His thesis is controversial, and some of his supporting arguments are weaker than others. But his basis thesis is defensible. Cf. A. Köstenberger, L. S. Kellum, & C. Quarles, The Cradle, the Cross, and the Crown (B&H 2009), 23-25.
That's a very conservative date for the closure of the NT canon. I don't think an earlier date is realistic. 
But even if we accept that date, the timeframe is very problematic for cessationism. After all, the mid-2C is also a period during which the NT apocrypha were beginning to proliferate. If a cessationist takes the position that prophecy continued until the mid-2C, when the canon was effectively closed, then it's going to be harder to claim the NT apocrypha are…apocryphal. That cut-off allows for bona fide prophecy to be operative during this period. But in that case, why can't some of the NT "apocrypha" be product of genuine prophets?  
Remember, a major objection which cessationists have to continuationism is the cessationist contention that ongoing revelation results in an open canon. That jeopardizes the sufficiency of Scripture and the boundaries of the canon, for new prophecies supplement or compete with older prophecies. 
Cessationists reject the efforts of evangelical charismatics and continuationists to treat prophecy as a sub-canonical genre. But if their canonical interpretation of 1 Cor 13:8-10 forces them to push prophecy into the mid-2C, there will be serious additional contenders for the NT canon. How can they eliminate the rivals?
vi) In fairness, it might be said that this overstates the extent of the problem.
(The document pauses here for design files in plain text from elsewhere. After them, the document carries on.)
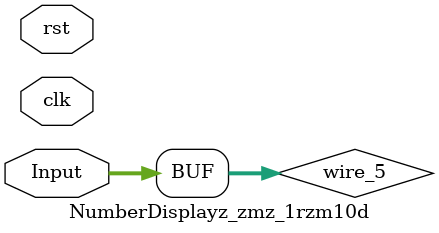
<source format=v>
module NumberDisplayz_zmz_1rzm10d (clk, rst, Input);
  parameter UUID = 0;
  parameter NAME = "";
  input wire clk;
  input wire rst;

  input  wire [31:0] Input;

  TC_Mux # (.UUID(64'd4307395555250466759 ^ UUID), .BIT_WIDTH(64'd32)) Mux32_0 (.sel(wire_14), .in0(wire_5), .in1(wire_13), .out(wire_20));
  TC_Neg # (.UUID(64'd4531497134050064253 ^ UUID), .BIT_WIDTH(64'd32)) Neg32_1 (.in(wire_5), .out(wire_13));
  TC_IndexerBit # (.UUID(64'd975391627407207290 ^ UUID), .INDEX(64'd31)) IndexerBit_2 (.in({{32{1'b0}}, wire_5 }), .out(wire_14));
  TC_Mul # (.UUID(64'd1201960249790359696 ^ UUID), .BIT_WIDTH(64'd32)) DivMod32_3 (.in0(wire_20), .in1({{24{1'b0}}, wire_15 }), .out0(wire_8), .out1(wire_17));
  TC_Constant # (.UUID(64'd1238108831212129201 ^ UUID), .BIT_WIDTH(64'd8), .value(8'hA)) Constant8_4 (.out(wire_15));
  TC_Mul # (.UUID(64'd4315517599602291568 ^ UUID), .BIT_WIDTH(64'd32)) DivMod32_5 (.in0(wire_8), .in1({{24{1'b0}}, wire_4 }), .out0(wire_28), .out1(wire_16));
  TC_Constant # (.UUID(64'd2621941487704456948 ^ UUID), .BIT_WIDTH(64'd8), .value(8'hA)) Constant8_6 (.out(wire_4));
  TC_Mul # (.UUID(64'd2695865431211050026 ^ UUID), .BIT_WIDTH(64'd32)) DivMod32_7 (.in0(wire_28), .in1({{24{1'b0}}, wire_21 }), .out0(wire_10), .out1(wire_11));
  TC_Constant # (.UUID(64'd152983896878477761 ^ UUID), .BIT_WIDTH(64'd8), .value(8'hA)) Constant8_8 (.out(wire_21));
  TC_Mul # (.UUID(64'd817195486641964827 ^ UUID), .BIT_WIDTH(64'd32)) DivMod32_9 (.in0(wire_10), .in1({{24{1'b0}}, wire_30 }), .out0(wire_19), .out1(wire_9));
  TC_Constant # (.UUID(64'd1942449975457100408 ^ UUID), .BIT_WIDTH(64'd8), .value(8'hA)) Constant8_10 (.out(wire_30));
  TC_Mul # (.UUID(64'd406106509070742070 ^ UUID), .BIT_WIDTH(64'd32)) DivMod32_11 (.in0(wire_19), .in1({{24{1'b0}}, wire_32 }), .out0(wire_27), .out1(wire_1));
  TC_Constant # (.UUID(64'd3599845831689558951 ^ UUID), .BIT_WIDTH(64'd8), .value(8'hA)) Constant8_12 (.out(wire_32));
  TC_Mul # (.UUID(64'd2628966051464286082 ^ UUID), .BIT_WIDTH(64'd32)) DivMod32_13 (.in0(wire_27), .in1({{24{1'b0}}, wire_0 }), .out0(wire_26), .out1(wire_24));
  TC_Constant # (.UUID(64'd1550122376114235894 ^ UUID), .BIT_WIDTH(64'd8), .value(8'hA)) Constant8_14 (.out(wire_0));
  TC_Mul # (.UUID(64'd239112804946827556 ^ UUID), .BIT_WIDTH(64'd32)) DivMod32_15 (.in0(wire_26), .in1({{24{1'b0}}, wire_23 }), .out0(wire_18), .out1(wire_3));
  TC_Constant # (.UUID(64'd47947447194083010 ^ UUID), .BIT_WIDTH(64'd8), .value(8'hA)) Constant8_16 (.out(wire_23));
  TC_Mul # (.UUID(64'd762903447660001913 ^ UUID), .BIT_WIDTH(64'd32)) DivMod32_17 (.in0(wire_18), .in1({{24{1'b0}}, wire_12 }), .out0(wire_22), .out1(wire_2));
  TC_Constant # (.UUID(64'd3196289484926213387 ^ UUID), .BIT_WIDTH(64'd8), .value(8'hA)) Constant8_18 (.out(wire_12));
  TC_Mul # (.UUID(64'd2118872558673635080 ^ UUID), .BIT_WIDTH(64'd32)) DivMod32_19 (.in0(wire_22), .in1({{24{1'b0}}, wire_29 }), .out0(wire_25), .out1(wire_6));
  TC_Constant # (.UUID(64'd4362227464887400361 ^ UUID), .BIT_WIDTH(64'd8), .value(8'hA)) Constant8_20 (.out(wire_29));
  TC_Mul # (.UUID(64'd4198854670356510157 ^ UUID), .BIT_WIDTH(64'd32)) DivMod32_21 (.in0(wire_25), .in1({{24{1'b0}}, wire_31 }), .out0(), .out1(wire_7));
  TC_Constant # (.UUID(64'd4279047874121732746 ^ UUID), .BIT_WIDTH(64'd8), .value(8'hA)) Constant8_22 (.out(wire_31));

  wire [7:0] wire_0;
  wire [31:0] wire_1;
  wire [31:0] wire_2;
  wire [31:0] wire_3;
  wire [7:0] wire_4;
  wire [31:0] wire_5;
  assign wire_5 = Input;
  wire [31:0] wire_6;
  wire [31:0] wire_7;
  wire [31:0] wire_8;
  wire [31:0] wire_9;
  wire [31:0] wire_10;
  wire [31:0] wire_11;
  wire [7:0] wire_12;
  wire [31:0] wire_13;
  wire [0:0] wire_14;
  wire [7:0] wire_15;
  wire [31:0] wire_16;
  wire [31:0] wire_17;
  wire [31:0] wire_18;
  wire [31:0] wire_19;
  wire [31:0] wire_20;
  wire [7:0] wire_21;
  wire [31:0] wire_22;
  wire [7:0] wire_23;
  wire [31:0] wire_24;
  wire [31:0] wire_25;
  wire [31:0] wire_26;
  wire [31:0] wire_27;
  wire [31:0] wire_28;
  wire [7:0] wire_29;
  wire [7:0] wire_30;
  wire [7:0] wire_31;
  wire [7:0] wire_32;

endmodule

</source>
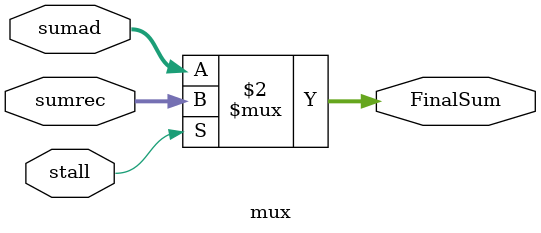
<source format=sv>
`timescale 1ns / 1ps



module mux(input [15:0]sumad, input [15:0]sumrec, input stall, output [15:0] FinalSum);
    assign FinalSum=(stall==0)?sumad:sumrec;


endmodule
</source>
There was a sizable core canon from the outset, including the four Gospels and the Pauline epistles. These were undisputed from the get-go. So Christians always had a substantial, partial NT canon.
But although I think that argument is historically sound, that falls short of the cessationist argument. According to that argument, it's precisely the completion of the canon which takes the place of living prophecy. Once Christians have the complete inscripturated revelation, then, and only then, have prophets outlived their usefulness. 
vii) But there's another problem with this argument. Thus far we've only been discussing the formal closure of the canon. Yet the cessationist argument demands more than that. It's not enough for the canon to be complete on paper. It must be accessible to Christians. According to the canonical interpretation of 1 Cor 13:8-10, Christians no longer need living prophets once they have the NT in hand. But that assumes the availability of the NT. 
Yet until the advent of the printing press, the Bible wasn't widely available to lay Christians. And even then, most Christians were illiterate. So the cessatioist argument either proves too much or too little.
viii) Perhaps this could be offset by distinguishing between private and public reading. Christians could still have access to the Bible through the public recitation of the Bible in church lectionaries. The Bible was read aloud in church.
And there's doubtless some truth to that contention. But it's not without difficulty. For one thing, that requires vernacular lectionaries. For instance, the public reading of the Vulgate would be incomprehensible to parishioners who didn't know Ecclesiastical Latin.